本文抜粋 |
て来て、郵便車から雪の上へ投げた小包を拾い上げた。その小包には切手が沢山はってあった。
十月二十九日。
昨夜スウェルドロフスキー時間の午前一時頃ノヴォシビリスクへ。モスクワでウラジヴォストクまでの切符を買う時ノヴォシビリスクで途中下車をするようにしようかとまで思ったところだ。新シベリアの生産と文化の中軸だ。真夜中で〇・一五度では何とも仕方ない。車室の窓のブラインドをあげ、毛布にくるまってのぞいていたら次第に近づく市の電燈がチラチラ綺麗に見えた。
一寝いりして目がさめかけたらまだ列車は止っている。隣の車室へ誰か町から訪ねて来て、
――今ここじゃ朝の四時だよ、冗談じゃない!
男の声がした。時計また二時前進。今度の旅行には時間表が買えなかった。大きい経済地図があるのを鞄から出して見る。モスクワは地図の上で赤ボッチ。自分達はシベリアの野と密林の間を一日一日と遠くへ走っている。
ある駅へ止る。ステーションの建物の入口の上に赤いプラカートが張ってある。
五ヵ年計画第三年目完成ノタメニ諸君用意シロ!
その前に男女一かたまりの農民が並んで立って列車とそこから出て来て散歩している旅客を眺めている。今日も新しいエレバートルを見た。まだすっかり出来上らないで頂上に赤旗がひるがえっていた。
十月三十日。
午後一時、ニージュニウージンスクへ止る一寸前、ひどい音がして思わず首をちぢめたら自分の坐っていたすぐよこの窓ガラスの外一枚が破れている。
――小僧《マーリチク》!
――見たの?
――三人いたんだ。一人石をひろうところ見たんだが……
モスクワを出た時車掌が入って来て、急いで窓のシェードを引きおろし、
――こうしとかなくちゃいけません。
と云った。
――何故?

提供資料 |

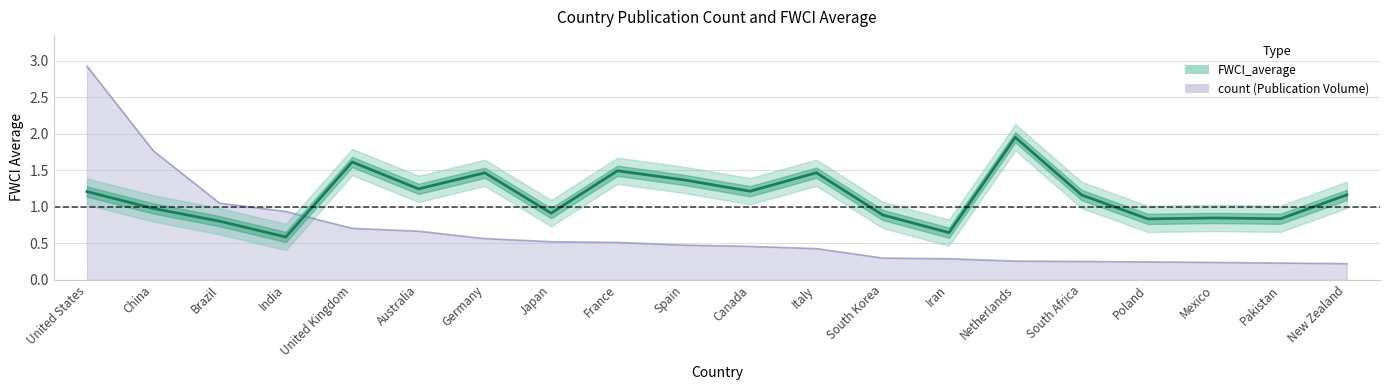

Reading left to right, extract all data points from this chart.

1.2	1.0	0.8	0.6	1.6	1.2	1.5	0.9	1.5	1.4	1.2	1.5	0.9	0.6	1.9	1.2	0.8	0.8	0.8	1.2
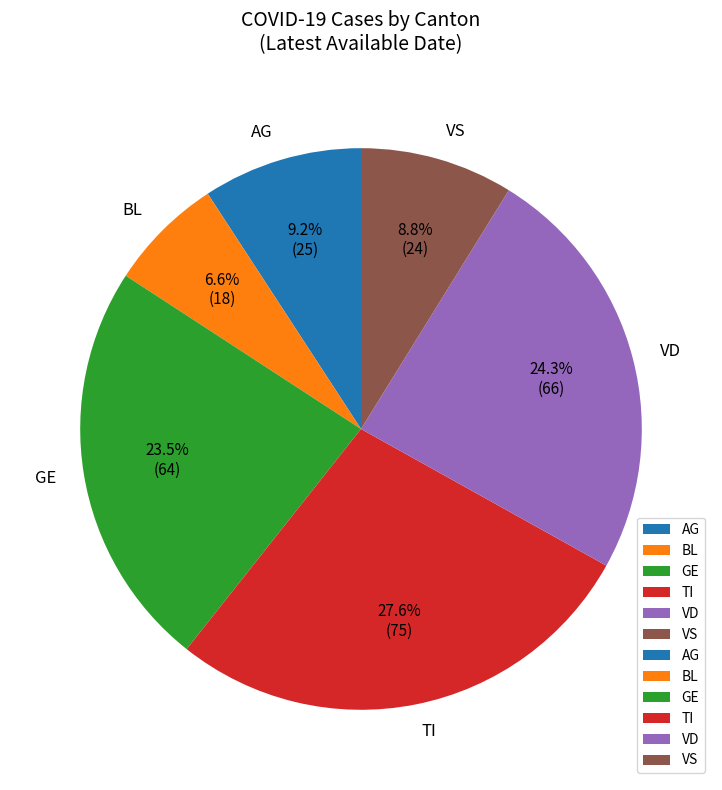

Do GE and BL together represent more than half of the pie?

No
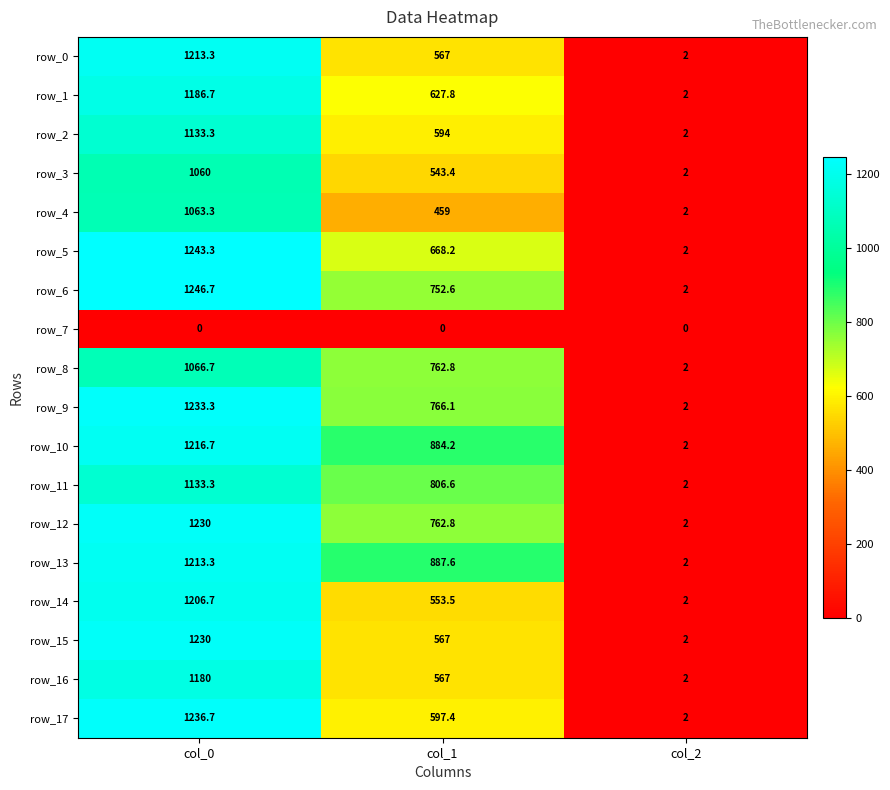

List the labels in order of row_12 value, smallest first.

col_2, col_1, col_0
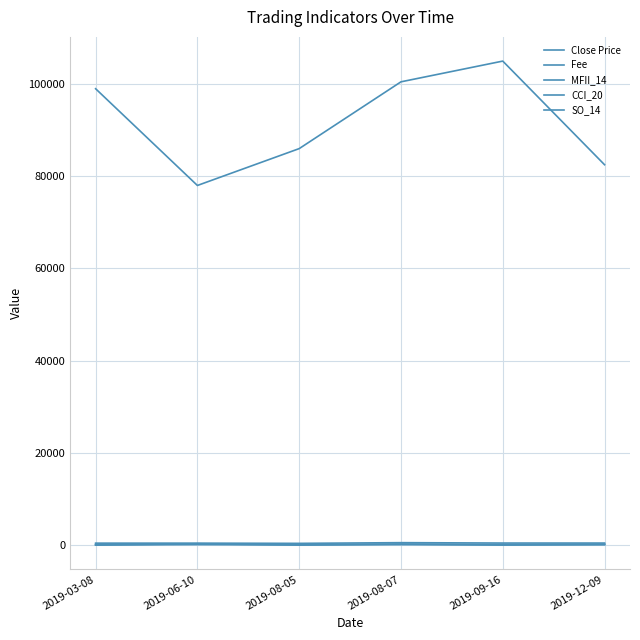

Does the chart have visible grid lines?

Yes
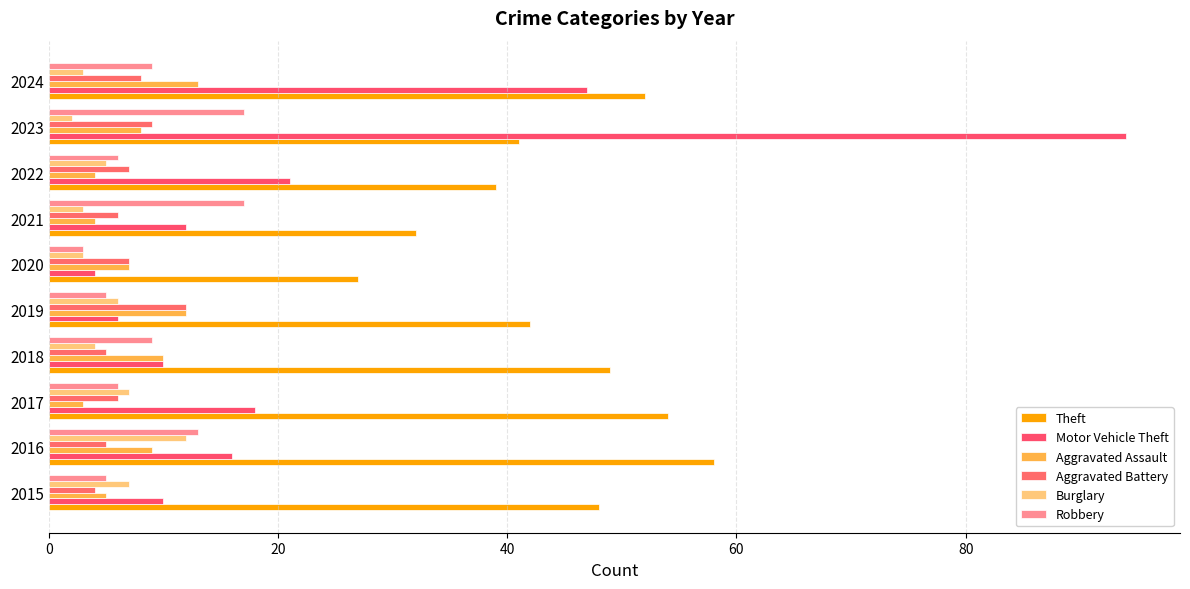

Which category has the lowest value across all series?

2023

必要な作業 | シベリア鉄道の旅日記を、最後の「――何故?」の後から書き継げ。

解答出力 |
――石をなげつけるんです。
自分は信じられなかったから、又、ききかえした。
――どうして?
――わるさする奴があるんです。御承知の通り。
停車したとき出て見たら、後部でもう一つの窓がやられている。そこのは石が小さかったと見えて空気銃の玉でもとび込んだように小さい穴がポツリとあいてヒビが入ってるだけである。こっちのは滅茶滅茶である。
子供はつかまったそうだ。親がえらい罰金をくうのだろう。
どっか松林の下に列車が止ってしまった。兎が見えたらしい。廊下で、
男の声 ここいらの住民は兎は食わないんです。
女の声 でも沢山とるんでしょう? カンヅメ工場でも建てりゃいいのに。
思わず答えた。それっきりしずかだ。雪の上によわい日がさしてる。今日は何度もステーションでもないところで止って後もどりしたりする。
窓ガラスが壊れて寒いので、窓の方の側へずらして帽子をかぶり、外套片袖ひっかけて浮浪児みたいな風体で坐ってる。
二人で代り番こに本の目録を作るためタイプライターをうった。
十月三十一日。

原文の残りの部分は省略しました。